Madison Bloom from Pitchfork was negative: "Pistols script is full of grand manifestos and pep talks that turn flashes of rebellion into rote history lessons ... the screenwriter seems petrified that the audience will miss something...certain phrases are repeated to a comical degree...Boyle commits the same crime of over-explaining... With its ham-fisted dialogue and gaudy editing, the new FX/Hulu show Pistol offers a sanitized kind of anarchy."

Deadline Hollywoods Dominic Patter asserted that "Even with sneering classics like 'God Save the Queen' in the well-crafted soundtrack mix...[the film] limps along when it should roar ... [it] gets jammed up in the contradictions of the Sex Pistols where it could have reveled in them with revolutionary enthusiasm and clear eyes."

===Band members' response===
Speaking to The Guardian, John Lydon dismissed the series prior to seeing it as: "It's dead against everything we once stood for.
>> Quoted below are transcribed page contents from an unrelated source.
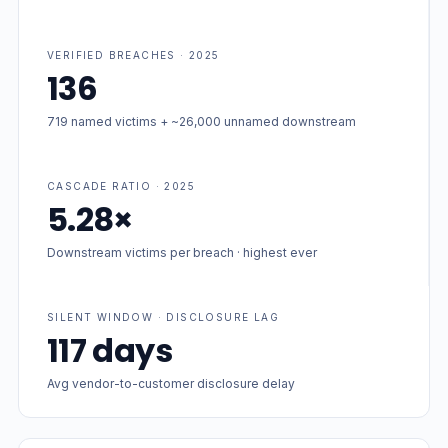
VERIFIED BREACHES · 2025
136
719 named victims + ~26,000 unnamed downstream
CASCADE RATIO · 2025
5.28×
Downstream victims per breach · highest ever
SILENT WINDOW · DISCLOSURE LAG
117 days
Avg vendor-to-customer disclosure delay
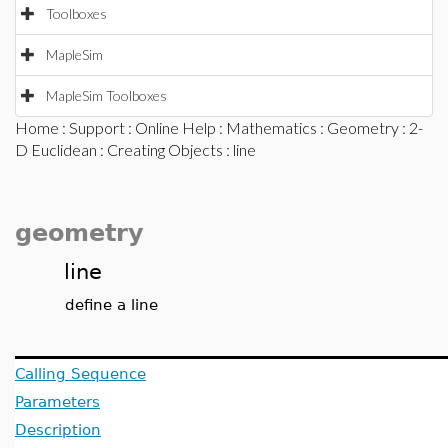
Toolboxes
MapleSim
MapleSim Toolboxes
Home
:
Support
:
Online Help
:
Mathematics
:
Geometry
:
2-
D Euclidean
:
Creating Objects
: line
geometry
line
define a line
Calling Sequence
Parameters
Description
The only thing you've got of value in your life, and you're going to cheapen that because you want an extra fiver? Not much of a human being there", and further commenting on the trailer: "It's karaoke, really. The voices, the way they're talking … it sounds like a bunch of kids from Tring, all discussing the latest calamities! That ain't it at all! It's so off.

Glen Matlock said he was very disappointed with the series: "I'm not disappointed that it came out, and I thought it was important that it went ahead because it was based on Steve's story and take on things. And he was the guy that formed the band - not John; Steve. But my portrayal, and particularly my leaving the band — I left the band; I was not sacked. That whole episode where Steve sacked [me] is just bollocks."

=== Accolades ===
Pistol was nominated for Photography & Lighting, Fiction and Production Design at the 2023 British Academy Television Awards.